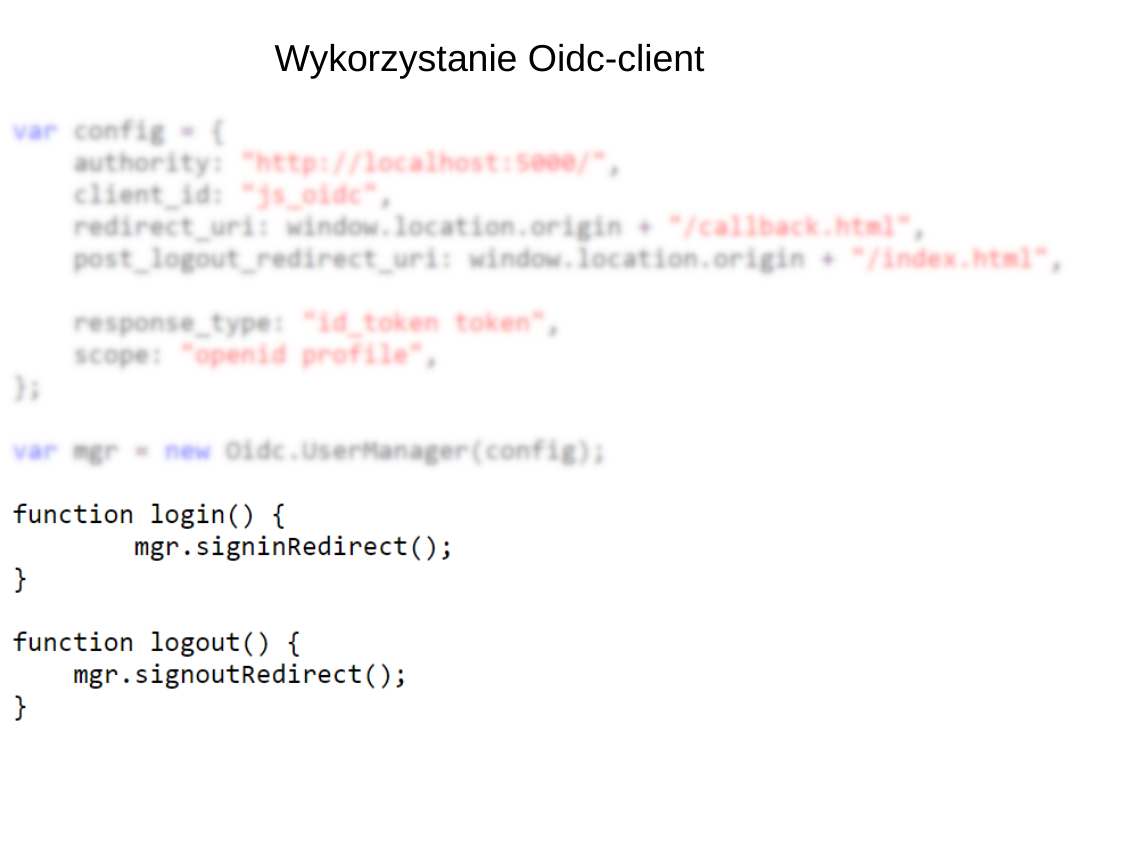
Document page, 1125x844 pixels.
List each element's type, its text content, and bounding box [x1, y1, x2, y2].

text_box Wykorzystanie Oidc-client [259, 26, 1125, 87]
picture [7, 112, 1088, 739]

· · ·

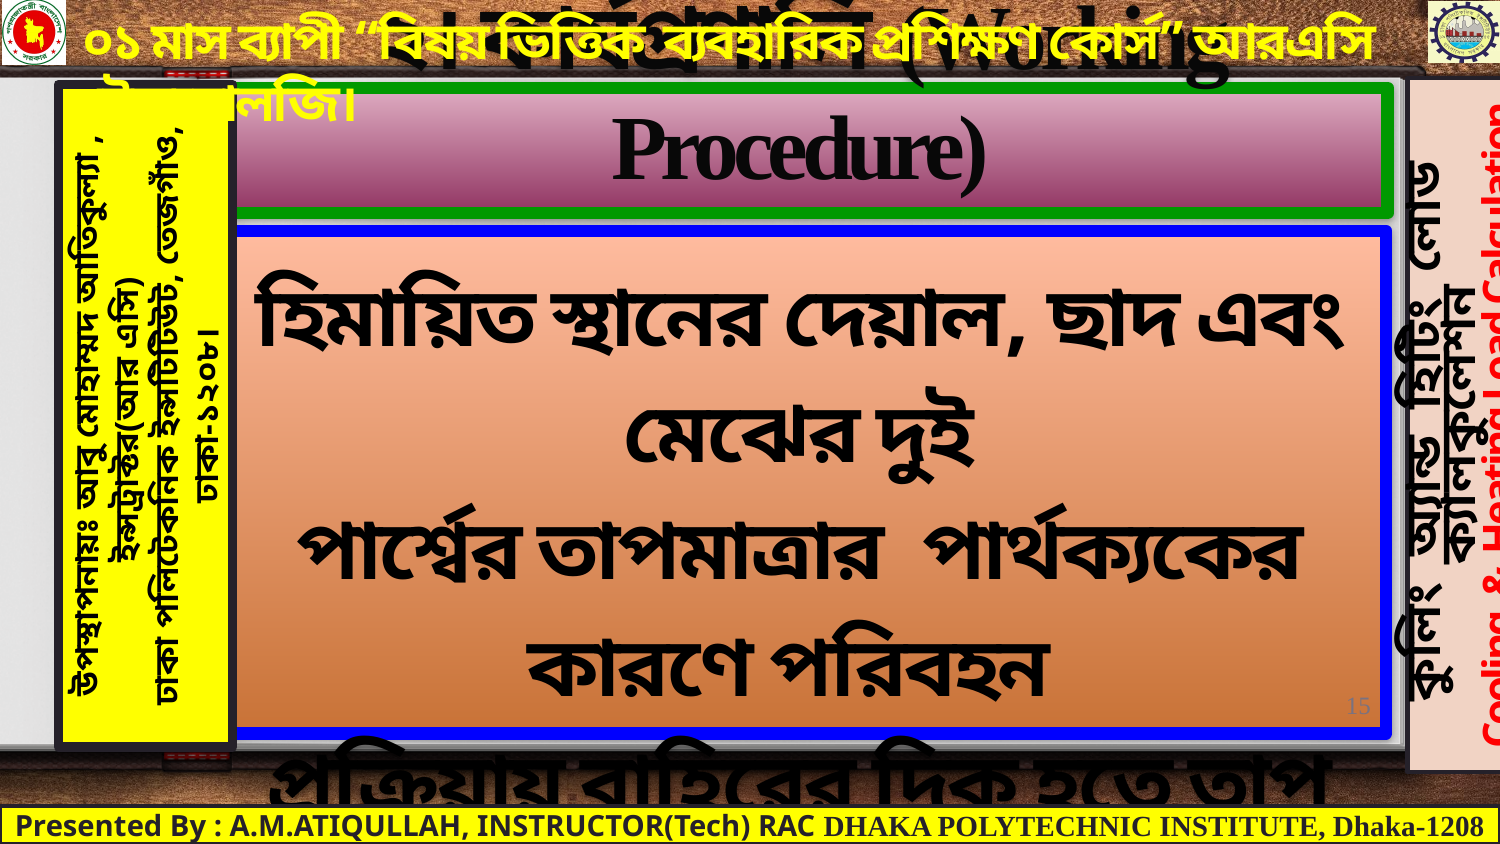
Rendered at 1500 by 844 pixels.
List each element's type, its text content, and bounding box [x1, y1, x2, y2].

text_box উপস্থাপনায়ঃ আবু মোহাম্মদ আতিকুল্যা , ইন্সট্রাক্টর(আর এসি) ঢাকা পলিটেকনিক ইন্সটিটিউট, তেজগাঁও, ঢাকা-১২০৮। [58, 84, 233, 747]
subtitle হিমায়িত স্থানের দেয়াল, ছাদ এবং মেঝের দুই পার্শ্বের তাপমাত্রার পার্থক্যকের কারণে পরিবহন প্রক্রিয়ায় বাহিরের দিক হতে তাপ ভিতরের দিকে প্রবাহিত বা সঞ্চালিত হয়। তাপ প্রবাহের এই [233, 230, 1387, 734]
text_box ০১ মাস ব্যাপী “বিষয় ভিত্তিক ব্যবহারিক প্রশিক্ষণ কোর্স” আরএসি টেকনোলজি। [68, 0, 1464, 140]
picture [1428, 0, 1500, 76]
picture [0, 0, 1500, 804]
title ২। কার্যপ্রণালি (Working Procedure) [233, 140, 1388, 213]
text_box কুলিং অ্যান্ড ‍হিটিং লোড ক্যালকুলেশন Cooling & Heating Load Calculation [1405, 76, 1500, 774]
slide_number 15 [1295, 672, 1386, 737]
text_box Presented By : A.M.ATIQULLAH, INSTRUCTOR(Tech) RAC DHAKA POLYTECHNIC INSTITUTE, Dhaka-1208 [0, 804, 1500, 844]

· · ·

Search the listing for the word "pixels". Copy every line in which it occurs.

RESPONSE TO THE TASK
Document page, 1125x844 pixels.
Rendered at 1500 by 844 pixels.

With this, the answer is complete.